* [TO-DO ITEM]: Word for word, the listing below should be printed again.

* [GIVEN DATA]:
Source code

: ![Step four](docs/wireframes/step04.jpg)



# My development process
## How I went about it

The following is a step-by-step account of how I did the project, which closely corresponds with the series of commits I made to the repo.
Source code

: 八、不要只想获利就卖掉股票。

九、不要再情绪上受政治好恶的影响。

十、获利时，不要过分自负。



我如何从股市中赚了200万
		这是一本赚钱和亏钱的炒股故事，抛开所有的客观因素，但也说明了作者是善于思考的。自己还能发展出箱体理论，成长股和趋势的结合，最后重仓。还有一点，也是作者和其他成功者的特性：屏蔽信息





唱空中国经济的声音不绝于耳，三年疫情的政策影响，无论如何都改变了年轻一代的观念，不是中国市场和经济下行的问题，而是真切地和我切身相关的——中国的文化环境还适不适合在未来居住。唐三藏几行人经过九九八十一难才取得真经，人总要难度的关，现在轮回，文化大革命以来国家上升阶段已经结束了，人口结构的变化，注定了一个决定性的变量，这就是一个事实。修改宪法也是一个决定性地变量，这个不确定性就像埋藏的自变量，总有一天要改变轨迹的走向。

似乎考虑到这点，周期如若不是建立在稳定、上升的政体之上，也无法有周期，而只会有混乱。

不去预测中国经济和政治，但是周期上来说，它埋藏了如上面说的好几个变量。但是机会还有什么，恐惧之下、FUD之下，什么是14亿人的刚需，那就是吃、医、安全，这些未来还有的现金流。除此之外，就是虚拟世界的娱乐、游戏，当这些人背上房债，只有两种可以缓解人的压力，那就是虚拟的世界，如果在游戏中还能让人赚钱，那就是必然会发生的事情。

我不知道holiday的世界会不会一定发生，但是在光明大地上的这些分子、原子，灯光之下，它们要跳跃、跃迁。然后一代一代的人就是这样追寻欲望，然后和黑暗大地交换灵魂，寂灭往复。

* [ANSWER AREA]:
Source code

: ![Step four](docs/wireframes/step04.jpg)



# My development process
## How I went about it

The following is a step-by-step account of how I did the project, which closely corresponds with the series of commits I made to the repo.
Source code

: 八、不要只想获利就卖掉股票。

九、不要再情绪上受政治好恶的影响。

十、获利时，不要过分自负。



我如何从股市中赚了200万
		这是一本赚钱和亏钱的炒股故事，抛开所有的客观因素，但也说明了作者是善于思考的。自己还能发展出箱体理论，成长股和趋势的结合，最后重仓。还有一点，也是作者和其他成功者的特性：屏蔽信息





唱空中国经济的声音不绝于耳，三年疫情的政策影响，无论如何都改变了年轻一代的观念，不是中国市场和经济下行的问题，而是真切地和我切身相关的——中国的文化环境还适不适合在未来居住。唐三藏几行人经过九九八十一难才取得真经，人总要难度的关，现在轮回，文化大革命以来国家上升阶段已经结束了，人口结构的变化，注定了一个决定性的变量，这就是一个事实。修改宪法也是一个决定性地变量，这个不确定性就像埋藏的自变量，总有一天要改变轨迹的走向。

似乎考虑到这点，周期如若不是建立在稳定、上升的政体之上，也无法有周期，而只会有混乱。

不去预测中国经济和政治，但是周期上来说，它埋藏了如上面说的好几个变量。但是机会还有什么，恐惧之下、FUD之下，什么是14亿人的刚需，那就是吃、医、安全，这些未来还有的现金流。除此之外，就是虚拟世界的娱乐、游戏，当这些人背上房债，只有两种可以缓解人的压力，那就是虚拟的世界，如果在游戏中还能让人赚钱，那就是必然会发生的事情。

我不知道holiday的世界会不会一定发生，但是在光明大地上的这些分子、原子，灯光之下，它们要跳跃、跃迁。然后一代一代的人就是这样追寻欲望，然后和黑暗大地交换灵魂，寂灭往复。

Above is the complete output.